Investors have been especially nervous about pouring money into corporate bonds. Lower demand means lower prices. And, with bonds, lower prices mean higher yields — higher interest rates on the money a company's borrowing by selling the bond.

This time a month ago, the corporate bond market had all but shut down. But since then, a handful of big corporations have issued new debt: Apple, Alphabet, Procter & Gamble, and GM.

One reason companies have been issuing new bonds recently is that investors think they’re a good buy right now.

Guy LeBas, chief fixed income strategist at Janney Montgomery Scott, said over the last month, “There was a lot of bond market volatility, corporate bond prices fell, and they fell to a point where buyers were happy to step in.”

LeBas said investors also think some companies can weather tariffs better than others.

“You know, larger companies are generally ones with more pricing power. So they can pass on costs more easily than can others,” said LeBas.

Big companies are issuing bonds to pay for big projects and to refinance existing debt.

“If you think back five years ago, you know, rates were exceptionally low, and five year notes that were issued back then are now coming due,” said Maureen O’Connor, global head of high grade debt syndicate with Wells Fargo.

But many companies are still reluctant to issue new debt.

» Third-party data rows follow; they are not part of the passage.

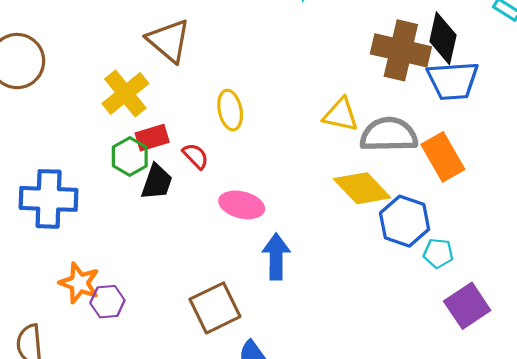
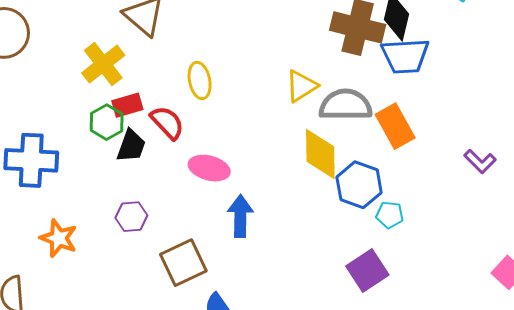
yellow triangle: (341, 115) -> (301, 86), turned -45
red semicircle: (196, 156) -> (167, 123), size x1.4
yellow diamond: (362, 188) -> (320, 154), turned 42
purple hexagon: (107, 302) -> (131, 217), moved
purple square: (467, 306) -> (367, 271), moved

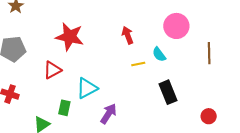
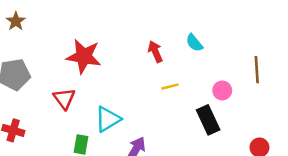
pink circle: (176, 26) -> (222, 90), moved, size x0.6
cyan semicircle: (159, 54) -> (194, 43), moved
red triangle: (52, 70) -> (64, 99), turned -36

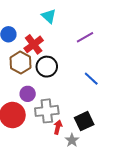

Matteo Arena, a finance professor at Marquette University, said that includes companies that are more likely to default if the economy takes a turn for the worse.

“If I had to pick a couple of industries that are more exposed to this, it would be biotech companies, and small, young software companies,” said Arena.

Many of these companies are known as high-yield bond issuers. They’re riskier, so they have to shell out more interest on top of today’s elevated interest rates.

Chuck Tomes at Manulife Investment Management said they’d rather not.

“Unless they’re being forced, or under extreme need to refinance, they’re going to be a little more patient,” said Tomes.

And while they’re waiting, they’re less likely to invest or expand.

Tomes said if they eventually have to take on more debt in order to pay the interest, they might have to make cuts.

“Whether it be potential employees, or cut existing employees to try to continue to keep their underlying business solvent,” said Tomes.

Tomes said that’s going to depend on where interest rates go in the near future.